You’re currently the fiction editor of Colorado Review. What is your vision for the fiction in the journal—what do you personally look for in a story? As well as what are common pitfalls you often see in stories you reject?

The most common pitfall is when I know exactly as much about a story, well written as it may be, at the beginning as at the end.  It doesn’t take me anywhere, illuminate rather than illustrate a premise, surprise me with its effects.  In short, it’s the difference between a situation and story.  Situations can be elaborate, beautifully expressed, but where are the shifts that create some sort of narrative advancement, regardless of how experimental the form may be?  And in that answer is what I look for in the story.  No bias toward form, subject matter, point of view, gender of character or writer, just a want of the richness of shaped experience.

Lastly, what is a bad writing habit you warn others against, but you indulge in yourself—one that you wish you could break?

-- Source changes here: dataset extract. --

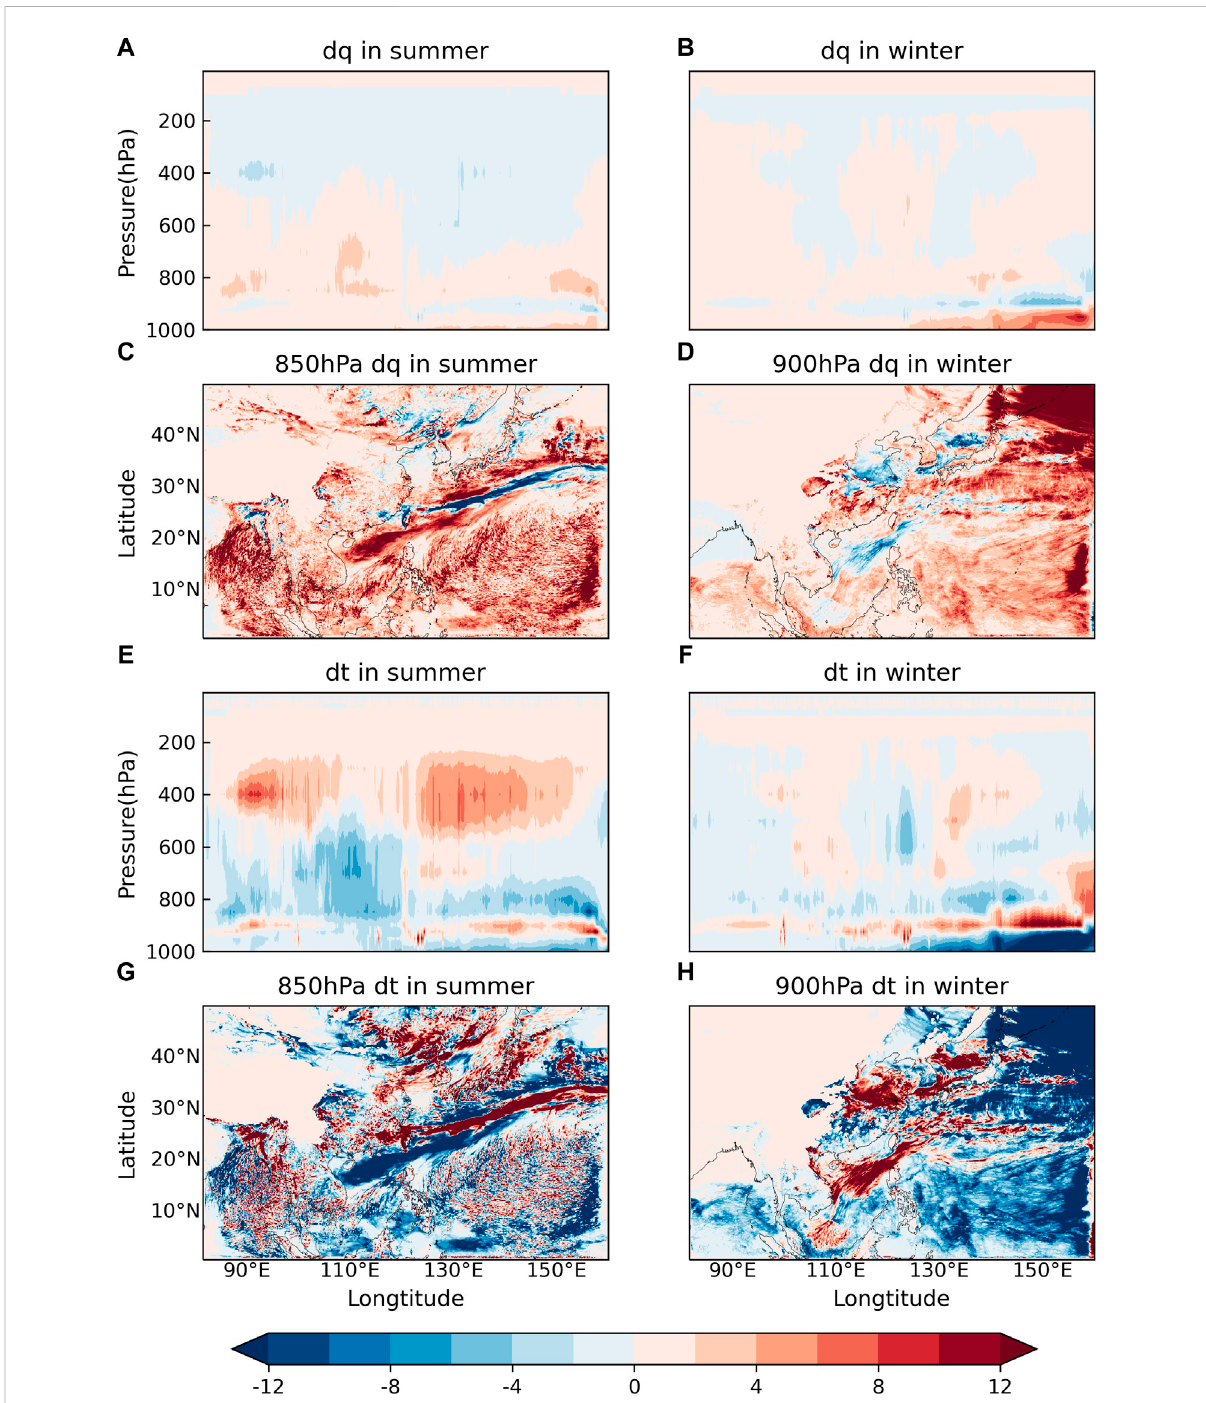
FIGURE 7 Vapour and temperature tendencies of the cloud microphysical process. (A – D) Vapour tendency (10 – 3 g/kg). (E – H) Temperature tendency ( ° C). (A,E) Latitudinal average cross-section in the summer. (B,F) Latitudinal average cross-section in the winter. (C) 850 hPa in the summer. (D) 900 hPa in the winter. (G) 850 hPa in the summer. (H) 900 hPa in the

Bad habit or habits?  Well, to pick one, it’s looking for the guarantee in my work.  That is, reading it over (and over) prematurely and trying to eliminate all doubt by having an internal debate as to its merit.  You don’t have to go to the extreme of Jonathan Franzen by putting a blindfold on so you can’t read what you just wrote.  But it just helps in those early drafts to be dumb and oblivious to anything other than just putting one keystroke in front of the other


Steven Schwartz grew up outside Chester, Pennsylvania, and has lived in Colorado for the past thirty years. He is the author of two story collections, To Leningrad in Winter and Lives of the Fathers, and two novels, Therapy and A Good Doctor’s Son. His writing has received the Nelson Algren Award, the Cohen Award, the Colorado Book Award for the Novel, two O. Henry Prize Story Awards, a National Endowment for the Arts Fellowship, and the Cleanth Brooks Prize in Nonfiction from The Southern Review. Married with two grown children, he currently teaches in the low-residency Warren Wilson MFA Program and is the fiction editor of the Colorado Review.